Common (Translated Scientific) Name: Little Bluestem - Dropseed species Central Interior Calcareous Scrub & Grassland Macrogroup
Colloquial Name: Central Interior Calcareous Scrub & Grassland
Hierarchy Level: Macrogroup
Type Concept: This vegetation macrogroup includes open barrens (or prairie) vegetation of the east-central United States. Physiognomy is variable, with management or natural disturbance. These are plant communities with open canopies, ranging from herbaceous-dominated barrens (some of which are maintained today by mowing instead of fire and grazing) through savanna and woodland types. The variety of relatively open habitats that is present here includes open grassland areas, as well as savanna woodlands. Stands are dominated by grasses and forbs with scattered shrubby vegetation and, occasionally, trees. The primary dominant grasses include Andropogon gerardii (southward also Andropogon glomeratus, Andropogon gyrans, Andropogon ternarius), Panicum spp., Schizachyrium scoparium, Sorghastrum nutans, and Sporobolus spp. Some other typical species found in examples may include Helianthus mollis, Helianthus occidentalis, Helianthus silphioides, Panicum anceps, Silphium terebinthinaceum, and Silphium trifoliatum. The shrublands can be dominated by Cercis canadensis, Forestiera ligustrina, Hypericum spp., Juniperus virginiana var. virginiana, and Rhus aromatica. The scattered trees (under historical or current managed conditions) are primarily Quercus muehlenbergii, Quercus alba, and Quercus macrocarpa. Under current conditions, Acer rubrum, Liquidambar styraciflua, Quercus coccinea, and Quercus falcata may be present, but these species are not characteristic. In the Appalachians, most examples are open woodlands with Pinus rigida, Pinus virginiana, Juniperus virginiana var. virginiana, and/or Quercus alba, Quercus marilandica, and Quercus stellata in the often stunted canopy. Trees can include Fraxinus americana, Ulmus alata, and Cercis canadensis on basic soil examples. This vegetation was formerly more widespread, but is now found in relatively scattered and isolated remnants. Some proposed factors which have functioned to maintain the openness of these vegetation types include the droughty, gravelly soils and resulting stresses to vegetation, as well as fire and grazing.

════════

» Work item: Translate this sentence from the grassland description into Spanish: "This vegetation was formerly more widespread, but is now found in relatively scattered and isolated remnants." The items on this page have no connection to the grassland description.

════════

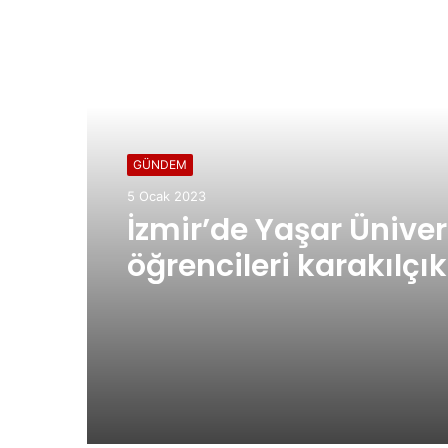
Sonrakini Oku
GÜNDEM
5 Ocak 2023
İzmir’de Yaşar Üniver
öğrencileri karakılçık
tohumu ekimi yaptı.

════════

» Task solution: Esta vegetación estaba antes más extendida, pero ahora se encuentra en remanentes relativamente dispersos y aislados.